Dalani Tanahy (born July 22, 1961) is an American artist specializing in the Hawaiian art of creating kapa, fabric made by beating bark. Tanahy creates kapa for artistic and ceremonial purposes and teaches courses and workshops. She is the founder of Kapa Hawaii, an organization dedicated to reviving and preserving the art of kapa creation.

==Early life==
Dalani Kaye Prager was born on July 22, 1961. She was born and raised in San Diego, California, with a Hawaiian, Portuguese, and Caucasian ethnic background. Her maternal grandparents lived in La’ie, O’ahu and she spent summers visiting them as a child. Tanahy moved to Oahu after finishing high school in 1979 and has lived in Mākaha since 1986.

==Artwork and teaching==
Tanahy was inspired to learn the art of creating kapa by taking a course from kumu hula (hula teacher) Kawai Aona-Ueoka, motivating her to spend many years discovering techniques by trial and error.
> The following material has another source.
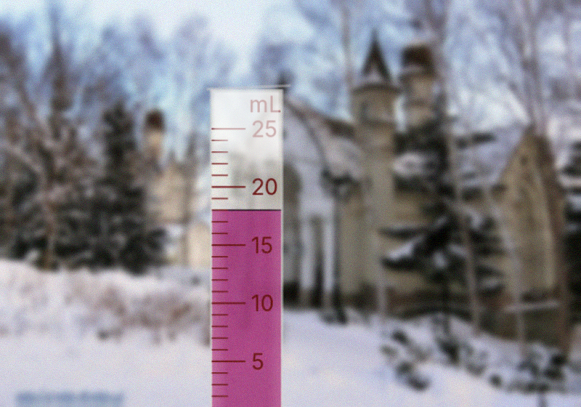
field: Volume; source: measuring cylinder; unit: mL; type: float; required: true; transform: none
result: 18 mL
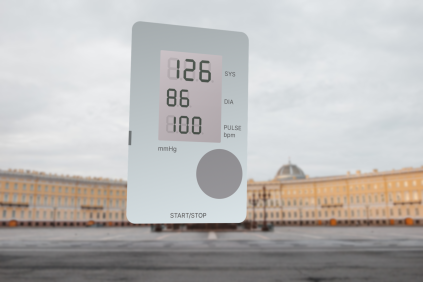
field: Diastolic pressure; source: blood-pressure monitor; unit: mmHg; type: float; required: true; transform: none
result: 86 mmHg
Tanahy later worked as a kapa teacher for fourth graders at the Cultural Learning Center at Kaala. She went on to found an organization, Kapa Hawaii, to educate children and adults about the types of tapa (Polynesian barkcloth), specifically the Hawaiian variation, kapa. Along with other kumu (expert teachers), Tanahy works to revive the tradition of kapa through research, experimentation, and sharing knowledge through workshops and classes.

She is involved in each step of crafting kapa, including growing both the wauke (paper mulberry) used as cloth fibers and the native plants used to dye the cloth, as well as carving her own hōhoa, the kapa beaters used to crush the plant fibers.

Tanahy's work has been exhibited by the Bishop Museum, the British Museum and the National Museum of the American Indian. She was awarded a 2015 Native Hawaiian Artist Fellowship by the Native Arts and Cultures Foundation and was the recipient of a Lifetime Achievement Award from the Polynesian Cultural Center. In 2018 she served as the inaugural Master Kumu for the Hawaiian-Pacific Studies program at University of Hawaiʻi at West Oʻahu.